Lately, I have been thinking about our house back in the US a lot more than normal. This is mostly due to the fact that it currently looks like a screenshot from Waterworld. Major parts of the city are underwater and more rain is on the way. So much for a drought.. (when it rains, it pours?). Our realtor contacted me and let me know that the tenant living in our house reported a roof leak and that he was sending someone out, but it wouldn’t be until the following day because EVERYONE had a roof leak or problem.(At least its not under water). Geep and I are of the same opinion that our realtor, which we often refer to as Douche-hog, is pretty much useless. He is terrible at communication and follow-up. At least he collects the money and helps the tenant with any problem she may have, even if it is not always in the most timely manner. That being said, it has been more than a few days since he told me about the problem and I replied back with a few questions, and I am still answerless. I hope our house is okay, but kinda not. We wouldn’t mind knocking it down and building another one, but that’s a different story.
There are two points I want to make here:
1) It is VERY important to find a good realtor to manage your home while you are over-seas expating. You need someone who is responsive and understanding of the time differences, etc. We were kind of in a pinch and he was our quickest option, even though we knew we weren’t going to be super thrilled with him. He looked at our house like it was a horribly disfigured barn cat and kept asking if it would be okay for the tenant to paint over some of our color choices, which he clearly did not approve of. I see him as more a beige everything kind of guy. It was also probably because our house was not a million dollar fortress on the lake he was more used to. Now, our house has some color in it ( lime green library, dark purple kitchen, etc) but it was tastefully done and not overwhelming. We didn’t know we were moving halfway around the world when he painted. It is our house after all. We understood, however, if someone wanted to paint a few places, but he acted like the things should just be sprayed white. He also said he would help us fight our property tax increase since it was crazy-pants, but never did. Needless to say, our property tax is even more crazy-pants than before. Thanks Douche-hog! Anyways, if you every decide to do what we did and move your whole life elsewhere for a little while, FIND A GOOD REALTOR!

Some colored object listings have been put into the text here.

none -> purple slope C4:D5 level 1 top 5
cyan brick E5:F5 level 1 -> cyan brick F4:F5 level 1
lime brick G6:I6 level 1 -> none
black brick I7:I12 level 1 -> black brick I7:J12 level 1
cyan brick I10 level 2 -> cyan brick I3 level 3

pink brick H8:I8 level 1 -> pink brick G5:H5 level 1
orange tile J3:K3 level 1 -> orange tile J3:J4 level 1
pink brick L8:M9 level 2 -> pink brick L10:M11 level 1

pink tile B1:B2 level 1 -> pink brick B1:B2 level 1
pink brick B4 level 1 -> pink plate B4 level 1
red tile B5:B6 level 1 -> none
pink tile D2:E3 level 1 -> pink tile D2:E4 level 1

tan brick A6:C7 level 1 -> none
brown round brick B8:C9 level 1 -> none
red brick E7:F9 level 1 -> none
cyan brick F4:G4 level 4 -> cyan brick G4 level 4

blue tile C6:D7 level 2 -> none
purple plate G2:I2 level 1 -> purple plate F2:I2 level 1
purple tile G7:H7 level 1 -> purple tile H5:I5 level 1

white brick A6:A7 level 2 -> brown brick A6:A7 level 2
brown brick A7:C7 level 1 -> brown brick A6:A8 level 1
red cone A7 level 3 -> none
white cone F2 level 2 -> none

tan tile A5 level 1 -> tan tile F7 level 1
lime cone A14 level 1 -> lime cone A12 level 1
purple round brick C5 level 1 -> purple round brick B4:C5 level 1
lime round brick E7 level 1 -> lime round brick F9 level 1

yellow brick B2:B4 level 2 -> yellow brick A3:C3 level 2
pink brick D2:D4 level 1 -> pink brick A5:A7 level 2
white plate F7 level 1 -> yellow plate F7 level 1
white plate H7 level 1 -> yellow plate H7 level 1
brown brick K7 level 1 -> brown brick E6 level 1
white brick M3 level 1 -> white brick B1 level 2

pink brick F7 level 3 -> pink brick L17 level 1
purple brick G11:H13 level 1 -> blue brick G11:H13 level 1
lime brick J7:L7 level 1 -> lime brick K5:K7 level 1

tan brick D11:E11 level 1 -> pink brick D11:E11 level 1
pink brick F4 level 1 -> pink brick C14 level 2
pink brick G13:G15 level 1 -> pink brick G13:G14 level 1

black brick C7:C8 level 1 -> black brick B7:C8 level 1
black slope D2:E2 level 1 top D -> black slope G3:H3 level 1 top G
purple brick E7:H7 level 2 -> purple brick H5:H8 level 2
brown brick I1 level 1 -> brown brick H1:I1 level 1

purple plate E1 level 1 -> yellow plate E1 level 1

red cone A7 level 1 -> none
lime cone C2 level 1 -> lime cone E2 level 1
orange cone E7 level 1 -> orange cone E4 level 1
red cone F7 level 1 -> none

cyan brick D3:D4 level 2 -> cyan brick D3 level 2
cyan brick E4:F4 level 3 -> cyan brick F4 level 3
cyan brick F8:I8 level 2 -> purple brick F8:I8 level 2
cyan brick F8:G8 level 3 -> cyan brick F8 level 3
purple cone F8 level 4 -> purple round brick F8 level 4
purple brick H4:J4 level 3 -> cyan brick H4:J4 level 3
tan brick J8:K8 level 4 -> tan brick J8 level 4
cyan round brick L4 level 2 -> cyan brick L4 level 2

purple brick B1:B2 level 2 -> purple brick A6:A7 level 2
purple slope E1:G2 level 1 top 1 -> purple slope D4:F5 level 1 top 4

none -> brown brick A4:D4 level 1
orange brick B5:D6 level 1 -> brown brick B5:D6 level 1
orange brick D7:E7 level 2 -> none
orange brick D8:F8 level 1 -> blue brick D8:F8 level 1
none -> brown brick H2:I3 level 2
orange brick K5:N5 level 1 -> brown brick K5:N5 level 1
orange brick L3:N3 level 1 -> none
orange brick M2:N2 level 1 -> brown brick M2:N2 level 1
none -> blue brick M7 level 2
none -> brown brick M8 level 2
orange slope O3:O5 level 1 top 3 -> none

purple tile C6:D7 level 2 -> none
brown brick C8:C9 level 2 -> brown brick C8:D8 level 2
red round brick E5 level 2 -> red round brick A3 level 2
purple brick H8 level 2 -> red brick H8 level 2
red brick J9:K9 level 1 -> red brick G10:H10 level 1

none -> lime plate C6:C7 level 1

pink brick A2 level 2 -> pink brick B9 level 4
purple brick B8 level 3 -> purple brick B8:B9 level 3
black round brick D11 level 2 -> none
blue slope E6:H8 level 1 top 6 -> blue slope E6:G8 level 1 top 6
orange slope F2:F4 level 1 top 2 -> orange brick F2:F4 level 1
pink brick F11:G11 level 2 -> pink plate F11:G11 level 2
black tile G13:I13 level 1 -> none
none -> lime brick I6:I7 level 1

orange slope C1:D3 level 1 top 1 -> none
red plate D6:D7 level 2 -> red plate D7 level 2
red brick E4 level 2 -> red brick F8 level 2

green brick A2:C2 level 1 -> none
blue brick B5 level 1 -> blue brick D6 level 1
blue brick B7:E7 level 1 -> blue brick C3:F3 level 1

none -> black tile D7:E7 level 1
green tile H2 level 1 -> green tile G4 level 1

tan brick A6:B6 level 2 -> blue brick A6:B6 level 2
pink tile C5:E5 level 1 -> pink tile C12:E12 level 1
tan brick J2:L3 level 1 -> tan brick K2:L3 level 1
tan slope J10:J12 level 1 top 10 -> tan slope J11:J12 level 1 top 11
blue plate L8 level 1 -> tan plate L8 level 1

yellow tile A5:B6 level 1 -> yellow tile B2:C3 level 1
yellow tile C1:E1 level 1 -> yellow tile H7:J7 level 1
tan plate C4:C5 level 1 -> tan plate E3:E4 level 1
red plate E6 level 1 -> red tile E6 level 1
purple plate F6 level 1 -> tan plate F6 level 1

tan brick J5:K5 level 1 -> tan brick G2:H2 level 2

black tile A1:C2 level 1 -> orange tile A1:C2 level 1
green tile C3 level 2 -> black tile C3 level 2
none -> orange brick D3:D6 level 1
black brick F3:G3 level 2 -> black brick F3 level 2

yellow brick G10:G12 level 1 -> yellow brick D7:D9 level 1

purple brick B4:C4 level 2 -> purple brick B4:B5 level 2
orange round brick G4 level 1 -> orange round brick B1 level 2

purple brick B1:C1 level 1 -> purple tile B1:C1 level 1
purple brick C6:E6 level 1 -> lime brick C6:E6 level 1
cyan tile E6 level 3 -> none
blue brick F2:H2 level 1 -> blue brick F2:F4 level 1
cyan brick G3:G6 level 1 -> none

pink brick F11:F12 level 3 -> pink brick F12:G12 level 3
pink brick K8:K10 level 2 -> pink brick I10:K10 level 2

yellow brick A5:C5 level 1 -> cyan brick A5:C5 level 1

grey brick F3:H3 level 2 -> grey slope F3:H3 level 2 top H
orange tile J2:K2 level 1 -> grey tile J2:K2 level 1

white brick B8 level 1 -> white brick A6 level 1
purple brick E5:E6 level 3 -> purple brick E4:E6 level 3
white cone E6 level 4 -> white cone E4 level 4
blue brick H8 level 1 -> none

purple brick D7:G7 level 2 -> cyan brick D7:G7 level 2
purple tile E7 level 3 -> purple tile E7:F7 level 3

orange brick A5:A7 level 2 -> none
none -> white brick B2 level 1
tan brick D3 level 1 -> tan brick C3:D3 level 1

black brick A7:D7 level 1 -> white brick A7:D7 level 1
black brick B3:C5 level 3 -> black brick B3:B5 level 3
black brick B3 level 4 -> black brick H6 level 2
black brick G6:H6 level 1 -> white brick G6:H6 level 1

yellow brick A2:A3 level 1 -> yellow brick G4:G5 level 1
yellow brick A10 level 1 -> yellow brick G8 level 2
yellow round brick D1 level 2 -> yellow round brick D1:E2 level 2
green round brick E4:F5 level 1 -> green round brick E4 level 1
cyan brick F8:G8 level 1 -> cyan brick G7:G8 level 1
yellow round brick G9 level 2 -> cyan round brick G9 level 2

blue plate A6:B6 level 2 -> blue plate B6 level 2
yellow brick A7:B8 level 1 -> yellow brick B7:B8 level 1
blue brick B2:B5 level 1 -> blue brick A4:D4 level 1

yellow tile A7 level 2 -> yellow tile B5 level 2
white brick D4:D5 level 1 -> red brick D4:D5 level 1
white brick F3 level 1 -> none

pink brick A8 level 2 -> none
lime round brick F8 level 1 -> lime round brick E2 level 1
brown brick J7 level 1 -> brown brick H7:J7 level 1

2) With all this flooding and our hometown being in the news, it is hard to separate myself from here and there. We usually don’t take about going back too often, so we can ‘live in the moment’ and enjoy our time here in Paris. Plus, it gives us anxiety. How did we ever live without daily fresh baguettes? But, much to my chagrin, I have been thinking about the house and the US more than normal. It has even invaded me dreams. Now, we still have 6-7 months left ( we hope for one more extension after that,too) so it isn’t like we have to start prepping for our departure, but it is in the back of my mind. I had a rather vivid dream of us sitting on a stack of suitcases and looking out our window to the Invalides dome and feeling empty. I had another dream where we went for a walk the evening before leaving and drank lots of wine and cried. These are both very likely situations.
When we lived in the US, we didn’t know any better. I had never been overseas before moving here. Now that we have been introduced to this whole new world, we realize just how much we were missing. I’m not dogging American life, its a good place to live and has many perks, but I feel like France is more my home than Houston. The people here know how to live. I love going out with friends and not talking about their jobs, their kids, their families, etc. We talk about the new exhibits in the museums, things we saw that we found funny, places we went or are going, and books that we should all read. We talk about everything and nothing. It is wonderful. There is music, festivals, museums, and art fairs constantly changing here. Parisians are always learning, or have the opportunity to do so more than we did back home. (BTW, I don’t know if I can stomach a houston museum now. We shall see). This experience has changed us in so many ways, how will we ever go back to life before Paris? Will we get there and feel like it was all a dream? Like coma patients waking up after many years and remembering everything, but feelings like it was all so far away?
We try not to think about it, and will continue to do so. We need to live in the moment while we have it.
I blame all these feelings on the fact that our one year anniversary is coming up this Sunday. I keep looking back at the last 365 days with wonder and asstonishment. Look at everything we have done and everything we still need to do. It is impressive, but feels insignificant. It’s not enough. I just hope that when I return back to the states, that I will dream of Paris every night to remind me of our time here. Let me float in a dream world of baguettes, cold breezes, interesting conversations over small cups, and ancient history….. and find a MUCH better realtor.